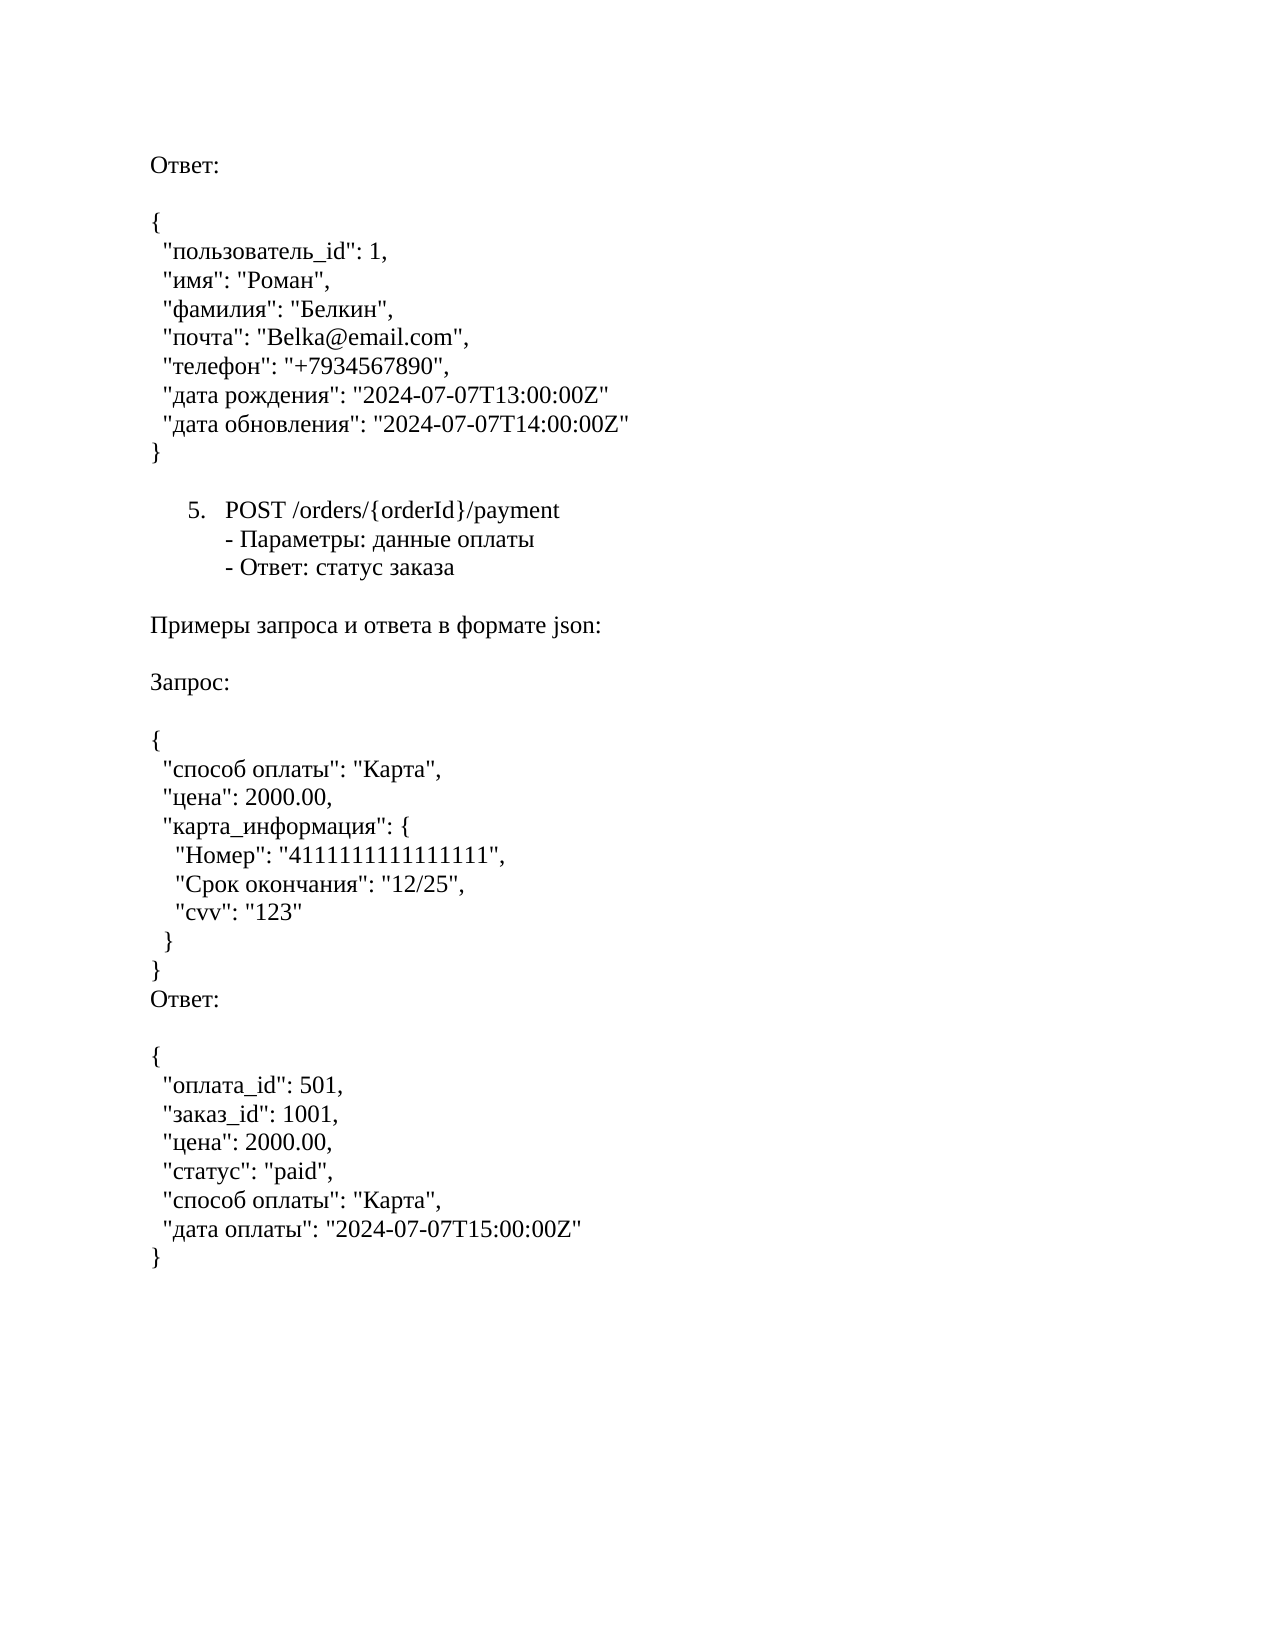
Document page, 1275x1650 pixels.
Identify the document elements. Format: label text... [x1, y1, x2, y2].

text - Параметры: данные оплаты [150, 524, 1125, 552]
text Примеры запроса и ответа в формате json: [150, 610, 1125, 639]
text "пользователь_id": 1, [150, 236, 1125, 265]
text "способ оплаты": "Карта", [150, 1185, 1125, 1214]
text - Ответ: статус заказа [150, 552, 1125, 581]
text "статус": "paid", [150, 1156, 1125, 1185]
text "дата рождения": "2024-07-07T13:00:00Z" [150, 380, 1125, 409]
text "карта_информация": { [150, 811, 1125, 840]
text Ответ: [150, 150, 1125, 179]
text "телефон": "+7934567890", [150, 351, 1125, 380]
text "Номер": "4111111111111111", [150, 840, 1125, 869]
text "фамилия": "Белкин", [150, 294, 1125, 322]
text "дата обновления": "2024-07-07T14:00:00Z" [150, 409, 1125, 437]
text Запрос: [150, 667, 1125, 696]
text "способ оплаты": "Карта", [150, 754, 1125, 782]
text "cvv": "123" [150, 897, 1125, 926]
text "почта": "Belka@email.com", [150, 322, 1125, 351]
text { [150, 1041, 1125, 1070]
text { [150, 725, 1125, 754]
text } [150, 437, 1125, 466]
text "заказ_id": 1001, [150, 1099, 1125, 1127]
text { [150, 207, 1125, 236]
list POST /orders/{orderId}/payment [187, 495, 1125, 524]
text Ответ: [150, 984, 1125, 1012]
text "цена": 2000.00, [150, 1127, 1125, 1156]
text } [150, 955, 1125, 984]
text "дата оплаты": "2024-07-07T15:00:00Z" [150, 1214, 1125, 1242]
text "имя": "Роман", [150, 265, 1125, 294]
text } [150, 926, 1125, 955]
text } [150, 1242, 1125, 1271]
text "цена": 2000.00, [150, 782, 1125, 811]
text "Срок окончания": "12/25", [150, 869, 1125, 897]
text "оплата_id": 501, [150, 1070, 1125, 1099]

--

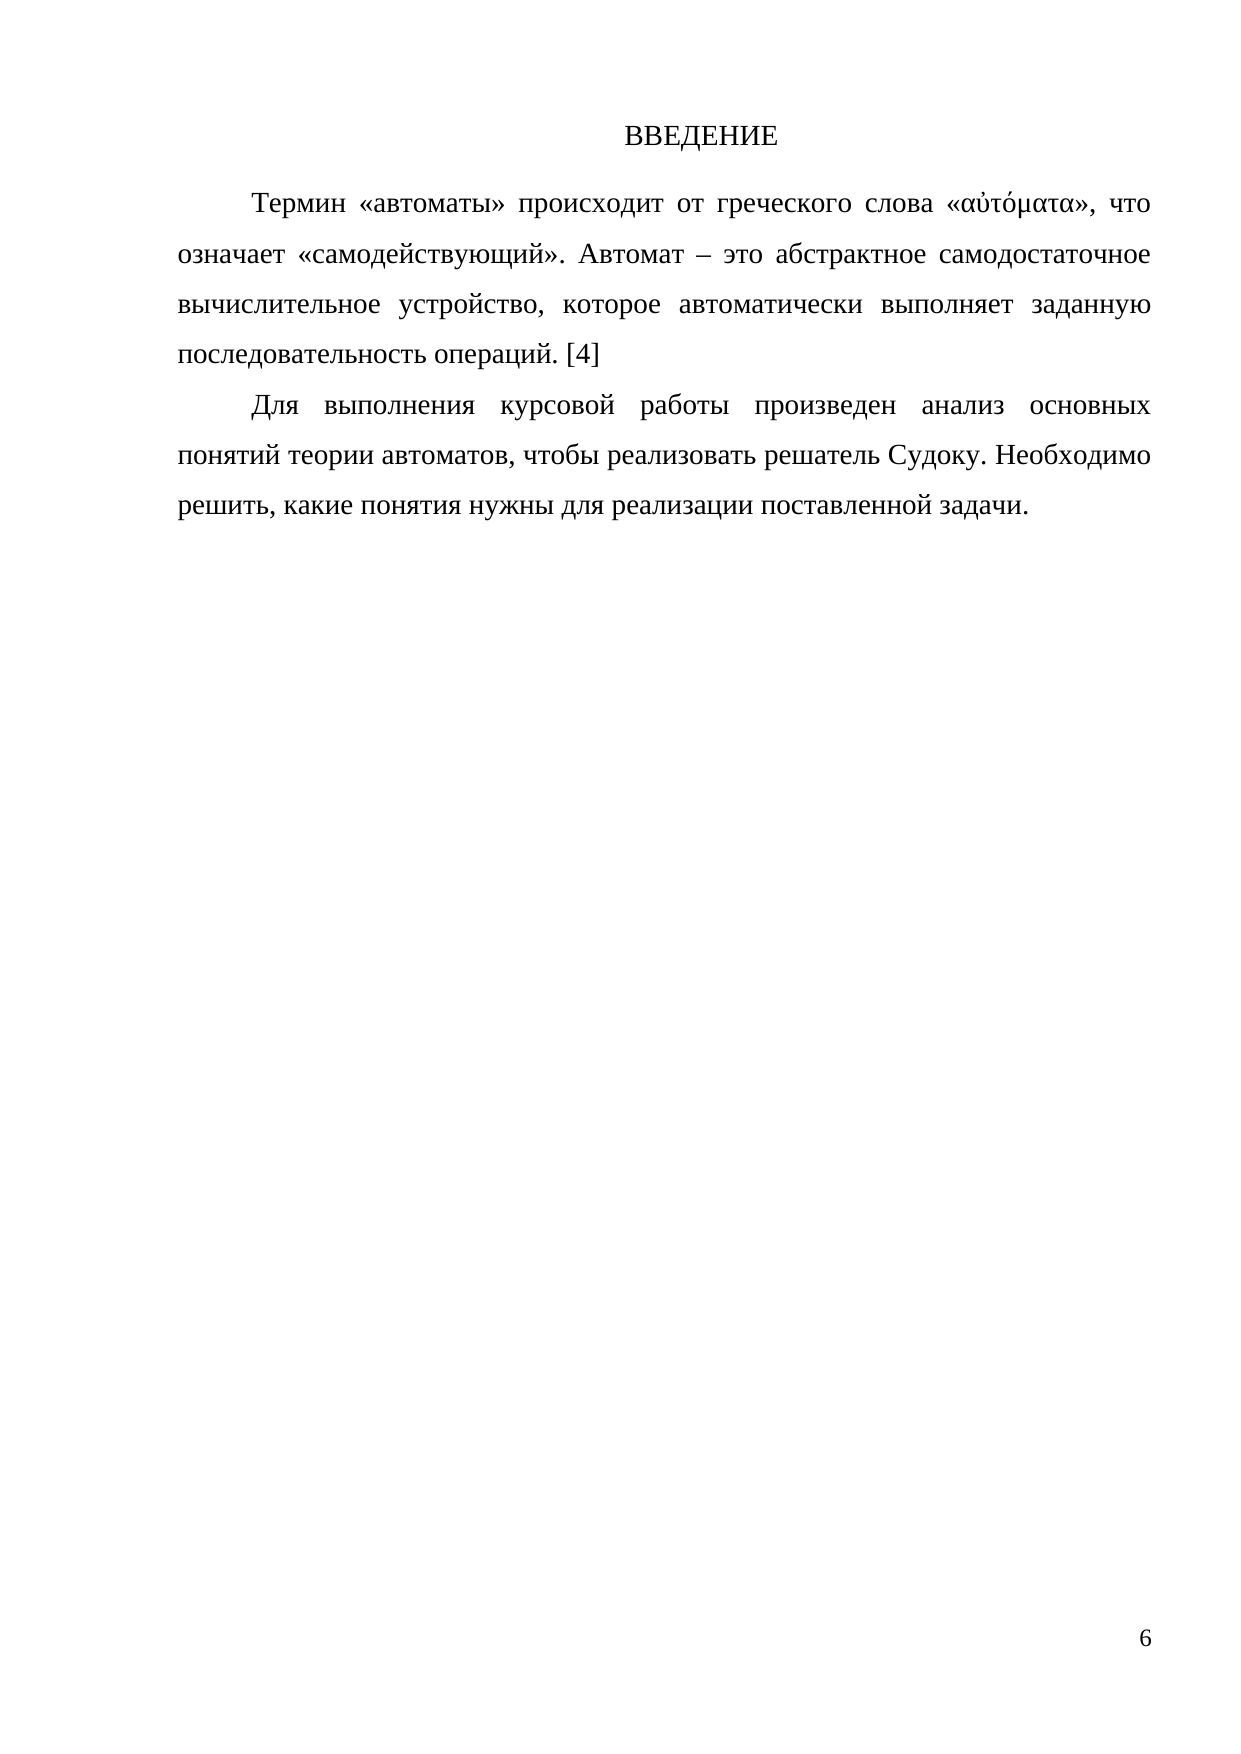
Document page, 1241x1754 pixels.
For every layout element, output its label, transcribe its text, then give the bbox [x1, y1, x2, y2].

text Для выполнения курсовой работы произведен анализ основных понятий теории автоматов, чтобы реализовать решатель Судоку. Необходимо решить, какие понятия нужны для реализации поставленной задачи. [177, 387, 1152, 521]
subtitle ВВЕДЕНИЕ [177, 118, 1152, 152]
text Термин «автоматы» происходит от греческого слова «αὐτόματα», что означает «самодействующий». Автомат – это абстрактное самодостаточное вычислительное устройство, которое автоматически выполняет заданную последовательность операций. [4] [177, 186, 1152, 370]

--

By examining the material line by line, establish how many lines contain "page" and give only that number.

> **Output**
2